Aider un enfant à apprivoiser ses émotions se joue dans chaque échange quotidien. Chaque mot, chaque regard, chaque geste construit son vocabulaire affectif et sa capacité à se comprendre.
Des astuces concrètes pour accompagner votre enfant au quotidien
Améliorer la gestion des émotions chez l’enfant ne relève pas de la théorie : des solutions existent, et elles sont accessibles. Sophie R., enseignante en maternelle, évoque ainsi la mise en place d’un coin calme : un espace rien qu’à lui, propice à l’apaisement, où l’enfant peut respirer, réfléchir, se recentrer sur ce qu’il ressent. Pas question de punition ici, mais d’un geste vers plus d’autonomie émotionnelle.
La respiration consciente s’impose aussi comme un outil précieux. Prendre ensemble quelques inspirations profondes suffit parfois à faire baisser la pression. Quelques exercices simples inspirés du yoga ou de la relaxation aident l’enfant à apprivoiser sa colère ou son stress.
Pour inciter un enfant à s’exprimer différemment, plusieurs idées ont fait leurs preuves :
- Utiliser une échelle visuelle des émotions afin de l’aider à situer son ressenti à l’instant T ;
- Lui proposer une sorte de boîte à outils émotionnelle : cartes à émotions, petits objets sensoriels, mini-histoires sur les sentiments ;
- Valoriser le dessin ou le jeu symbolique, surtout avec les plus petits.
Dans certaines familles, un “journal des émotions” trace l’évolution des ressentis sur plusieurs semaines. D’autres misent sur les routines récurrentes : lecture d’albums, rituels de parole, jeux de rôle les soirs de semaine. L’ingrédient commun reste l’unité du cadre et l’écoute active des adultes. Progressivement, l’enfant adopte ses propres stratégies de coping, et affine sa régulation émotionnelle en fonction de son caractère et du climat familial.

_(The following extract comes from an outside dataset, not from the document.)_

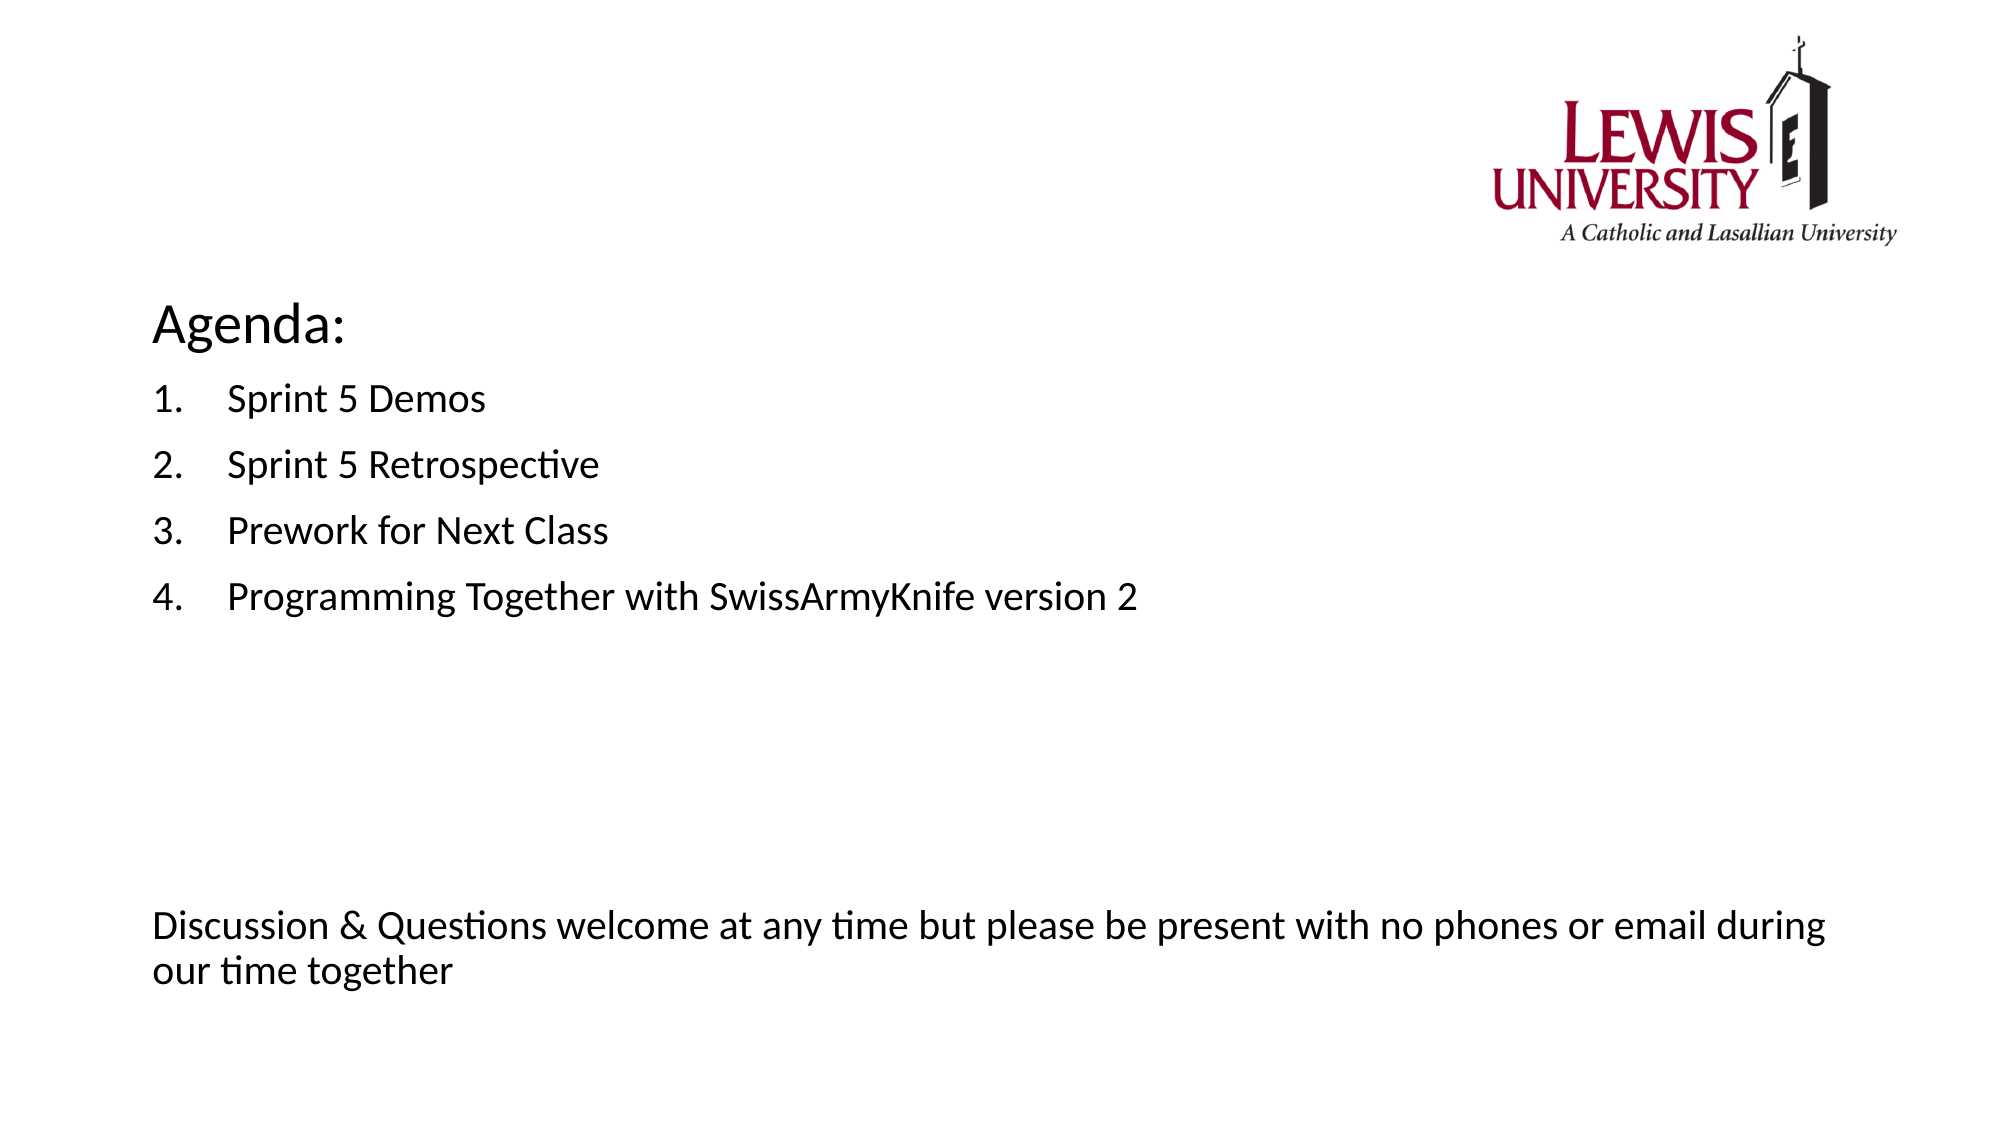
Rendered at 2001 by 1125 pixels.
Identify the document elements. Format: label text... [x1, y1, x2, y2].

text_box Discussion & Questions welcome at any time but please be present with no phones or email during our time together [137, 895, 1863, 1014]
picture [1466, 25, 1903, 250]
list Agenda: Sprint 5 Demos Sprint 5 Retrospective Prework for Next Class Programming Together with SwissArmyKnife version 2 [137, 285, 1863, 735]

Ressources et outils pour aller plus loin dans la gestion émotionnelle
Éducateurs, psychologues, professionnels de l’enfance s’accordent à dire qu’il existe de nombreux supports pour guider la gestion émotionnelle sans bouleverser les habitudes familiales. Livres illustrés, jeux de société, podcasts à écouter ensemble, applications adaptées… Chaque famille pioche ce qui lui correspond. Bien souvent, les albums jeunesse mettent en scène un personnage pris dans ses colères, ses peurs, ses moments de stress, ce miroir offre à l’enfant des pistes pour reconnaître et oser exprimer sa propre palette d’émotions.
Quelques pistes à explorer
Pour enrichir cet accompagnement, plusieurs solutions peuvent être testées :
- Les séries d’histoires abordant les sentiments au quotidien, idéales pour initier le dialogue en famille ;
- Des jeux inspirés du livre “La couleur des émotions”, qui facilitent l’échange entre jeunes enfants et adultes ;
- Des applis pédagogiques proposant des exercices à intégrer en toute simplicité pour travailler l’autonomie émotionnelle sans pression.
Participer à des ateliers collectifs animés par des professionnels de l’enfance, c’est aussi offrir à l’enfant un espace protégé pour expérimenter, partager, dialoguer sur ses ressentis sans qu’aucune performance ne soit attendue. Ces dispositifs valorisent sa parole et donnent, chemin faisant, la confiance nécessaire pour explorer toute la gamme de ses émotions.
Apprendre à traverser la tempête émotionnelle de l’enfance, c’est tracer pour l’enfant la carte d’un paysage intérieur où chaque émotion, même tumultueuse, a sa place, et peut, un jour, devenir une force au service de sa propre histoire.